In the entries that follow, find the word "expansion" and report each line it is on.

Saved entries
+++

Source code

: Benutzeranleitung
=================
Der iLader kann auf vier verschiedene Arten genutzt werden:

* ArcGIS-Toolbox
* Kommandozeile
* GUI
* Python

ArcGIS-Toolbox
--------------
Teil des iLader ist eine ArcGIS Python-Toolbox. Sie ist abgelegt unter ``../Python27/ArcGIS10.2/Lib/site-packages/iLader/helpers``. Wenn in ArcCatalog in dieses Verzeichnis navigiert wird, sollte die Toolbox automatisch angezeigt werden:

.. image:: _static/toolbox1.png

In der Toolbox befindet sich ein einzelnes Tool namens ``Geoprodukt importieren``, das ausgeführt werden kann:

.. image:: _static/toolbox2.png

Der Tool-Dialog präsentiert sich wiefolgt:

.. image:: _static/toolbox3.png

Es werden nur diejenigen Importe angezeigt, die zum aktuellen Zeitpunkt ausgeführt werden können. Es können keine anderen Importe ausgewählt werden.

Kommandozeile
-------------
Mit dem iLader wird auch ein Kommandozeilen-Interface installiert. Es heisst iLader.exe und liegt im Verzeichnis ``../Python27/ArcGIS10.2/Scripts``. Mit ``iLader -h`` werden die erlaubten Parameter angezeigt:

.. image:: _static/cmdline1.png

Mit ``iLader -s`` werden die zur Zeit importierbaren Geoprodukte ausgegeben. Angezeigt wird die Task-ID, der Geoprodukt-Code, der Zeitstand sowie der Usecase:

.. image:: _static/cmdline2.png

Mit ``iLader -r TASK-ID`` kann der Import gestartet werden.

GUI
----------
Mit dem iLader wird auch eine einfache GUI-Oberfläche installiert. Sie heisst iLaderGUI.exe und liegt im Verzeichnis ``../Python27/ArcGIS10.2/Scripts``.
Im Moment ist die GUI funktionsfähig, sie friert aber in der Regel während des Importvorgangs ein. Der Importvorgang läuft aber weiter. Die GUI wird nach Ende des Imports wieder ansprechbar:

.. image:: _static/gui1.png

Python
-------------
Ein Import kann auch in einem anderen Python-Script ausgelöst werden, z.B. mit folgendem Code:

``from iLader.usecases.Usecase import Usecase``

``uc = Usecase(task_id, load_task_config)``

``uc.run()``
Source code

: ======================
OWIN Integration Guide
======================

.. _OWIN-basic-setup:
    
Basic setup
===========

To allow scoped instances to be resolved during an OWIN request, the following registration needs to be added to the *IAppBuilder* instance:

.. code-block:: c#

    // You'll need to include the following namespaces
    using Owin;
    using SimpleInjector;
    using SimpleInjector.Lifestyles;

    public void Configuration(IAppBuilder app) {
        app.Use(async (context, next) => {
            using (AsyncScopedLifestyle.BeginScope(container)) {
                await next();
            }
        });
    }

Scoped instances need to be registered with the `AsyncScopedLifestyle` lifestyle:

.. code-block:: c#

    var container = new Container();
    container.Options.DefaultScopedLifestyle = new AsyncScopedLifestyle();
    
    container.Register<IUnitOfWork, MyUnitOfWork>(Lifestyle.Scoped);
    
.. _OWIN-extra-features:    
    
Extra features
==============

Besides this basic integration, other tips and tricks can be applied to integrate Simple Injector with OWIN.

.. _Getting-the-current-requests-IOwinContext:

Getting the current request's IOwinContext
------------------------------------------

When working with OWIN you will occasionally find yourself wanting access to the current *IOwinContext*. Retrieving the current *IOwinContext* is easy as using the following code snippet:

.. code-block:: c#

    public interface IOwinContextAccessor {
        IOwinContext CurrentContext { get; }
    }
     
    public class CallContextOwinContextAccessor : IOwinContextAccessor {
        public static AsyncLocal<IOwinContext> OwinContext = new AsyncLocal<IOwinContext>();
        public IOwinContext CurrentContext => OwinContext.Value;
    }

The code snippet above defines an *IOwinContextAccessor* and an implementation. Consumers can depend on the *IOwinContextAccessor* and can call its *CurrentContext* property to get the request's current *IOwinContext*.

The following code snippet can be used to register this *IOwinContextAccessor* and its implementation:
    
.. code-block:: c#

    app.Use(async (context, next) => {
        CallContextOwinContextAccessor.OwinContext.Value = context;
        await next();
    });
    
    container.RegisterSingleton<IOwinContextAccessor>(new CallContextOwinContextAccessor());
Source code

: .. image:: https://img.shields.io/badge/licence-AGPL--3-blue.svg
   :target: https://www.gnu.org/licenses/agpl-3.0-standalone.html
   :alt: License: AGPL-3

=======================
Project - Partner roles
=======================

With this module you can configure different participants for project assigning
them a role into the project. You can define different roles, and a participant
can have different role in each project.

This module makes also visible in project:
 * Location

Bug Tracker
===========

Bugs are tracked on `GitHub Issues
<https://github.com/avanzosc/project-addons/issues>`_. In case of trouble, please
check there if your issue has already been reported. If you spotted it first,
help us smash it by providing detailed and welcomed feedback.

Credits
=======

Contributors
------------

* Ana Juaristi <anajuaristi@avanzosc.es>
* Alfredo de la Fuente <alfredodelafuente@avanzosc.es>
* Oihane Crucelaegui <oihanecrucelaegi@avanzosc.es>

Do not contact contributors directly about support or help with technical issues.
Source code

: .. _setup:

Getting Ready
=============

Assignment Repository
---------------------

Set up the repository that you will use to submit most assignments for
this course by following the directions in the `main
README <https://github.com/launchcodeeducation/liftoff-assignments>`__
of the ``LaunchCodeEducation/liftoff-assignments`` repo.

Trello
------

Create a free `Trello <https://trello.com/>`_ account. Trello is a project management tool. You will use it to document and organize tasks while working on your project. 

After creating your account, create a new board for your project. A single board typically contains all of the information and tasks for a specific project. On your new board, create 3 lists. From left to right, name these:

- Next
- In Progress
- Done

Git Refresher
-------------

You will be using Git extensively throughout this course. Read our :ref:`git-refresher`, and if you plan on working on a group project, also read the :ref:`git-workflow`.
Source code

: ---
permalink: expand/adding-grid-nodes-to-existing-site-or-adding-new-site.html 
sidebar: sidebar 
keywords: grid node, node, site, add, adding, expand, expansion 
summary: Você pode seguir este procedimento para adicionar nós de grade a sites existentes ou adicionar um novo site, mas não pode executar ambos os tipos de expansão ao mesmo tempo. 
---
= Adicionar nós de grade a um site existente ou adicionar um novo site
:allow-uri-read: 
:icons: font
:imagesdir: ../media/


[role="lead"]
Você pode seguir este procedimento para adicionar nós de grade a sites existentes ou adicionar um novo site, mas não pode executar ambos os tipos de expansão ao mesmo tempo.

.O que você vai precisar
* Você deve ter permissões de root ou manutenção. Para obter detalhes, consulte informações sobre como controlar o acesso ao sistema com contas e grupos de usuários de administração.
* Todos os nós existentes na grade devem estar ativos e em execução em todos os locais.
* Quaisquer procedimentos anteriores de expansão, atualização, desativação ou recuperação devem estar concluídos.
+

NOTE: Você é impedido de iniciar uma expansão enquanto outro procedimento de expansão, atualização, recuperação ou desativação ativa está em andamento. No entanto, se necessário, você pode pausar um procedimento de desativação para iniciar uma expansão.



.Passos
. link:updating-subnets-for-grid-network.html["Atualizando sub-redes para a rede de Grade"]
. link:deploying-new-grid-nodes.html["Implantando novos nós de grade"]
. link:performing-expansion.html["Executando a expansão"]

+++

Reply to the task:
keywords: grid node, node, site, add, adding, expand, expansion 
. link:performing-expansion.html["Executando a expansão"]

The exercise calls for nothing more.